The ES sold off down to 4432 on Globex and opened Tuesday's shortened holiday week at 4435. After the open the ES traded 4441.75 and sold off down to 4410.50 at 10:31 and then started grinding higher and traded up to 4440.75 at 12:53, pulled back down to 4434.75 and then traded up to 4444.75 at 1:24. From there, it dropped down to 4432.25 at 3:40 and then rallied up to 4438.50 at 3:46.

The ES traded 4440.50 as the 3:50 imbalance showed $79 mil to sell then widened out to $1.2 bil to sell. The ES traded 4434 on the 4:00 cash close then sold off down to 4428 at 4:06, traded in a narrow trading range and settled at 4430.50 on the 5:00 futures close, down 23.25 points -0.52% on the day.

In the end, the ES followed one of PitBull’s rules — it started out weak and closed weak. In terms of the ES’s overall tone, there were some short-covering rallies that we sold.

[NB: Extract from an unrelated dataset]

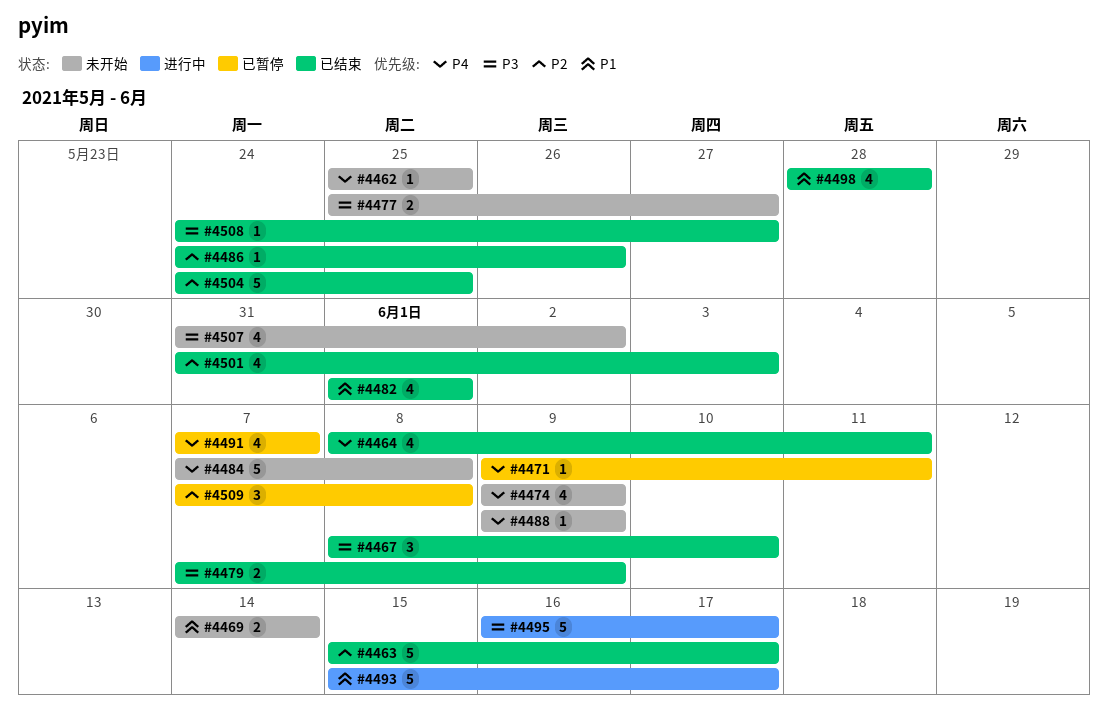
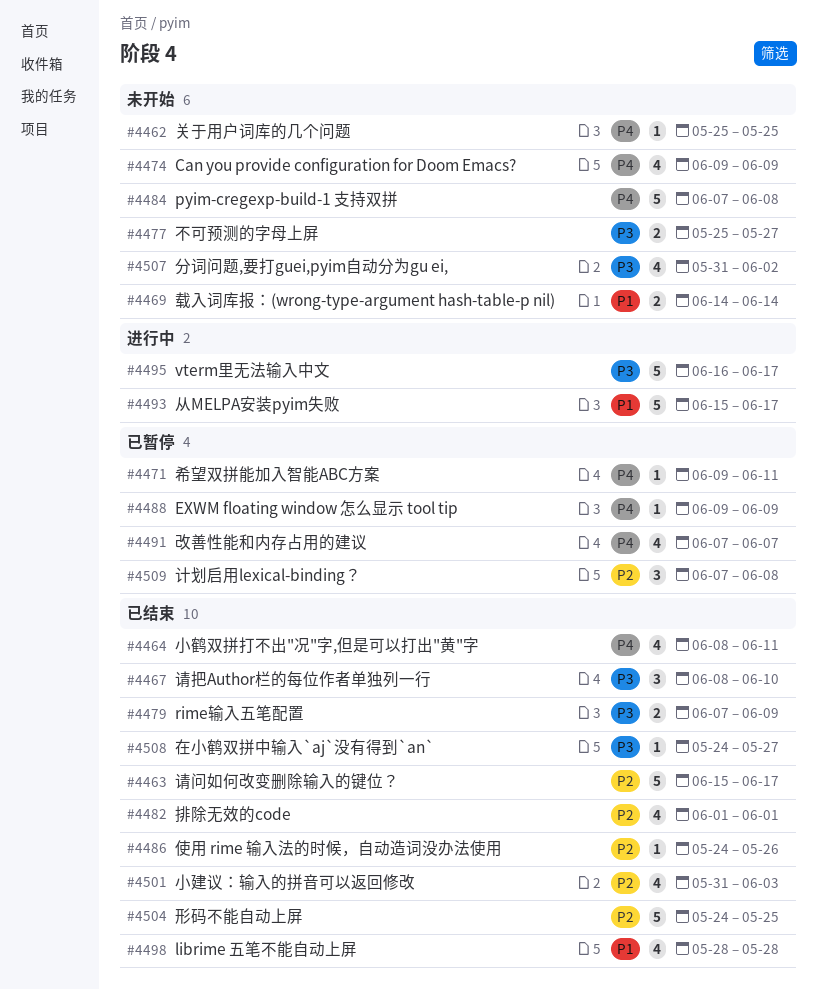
#4482, priority: P1 -> P2
#4488, status: 未开始 -> 已暂停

In terms of the ES’s overall trade, volume was on the low side at 1.48 million contracts traded.

Technical Edge

  • NYSE Breadth: 26% Upside Volume

  • Advance/Decline: 31% Advance

  • VIX: ~$14

Not crazy to be on the lookout for an undercut of yesterday’s low to run some stops, then a potential bounce if we can reclaim that low.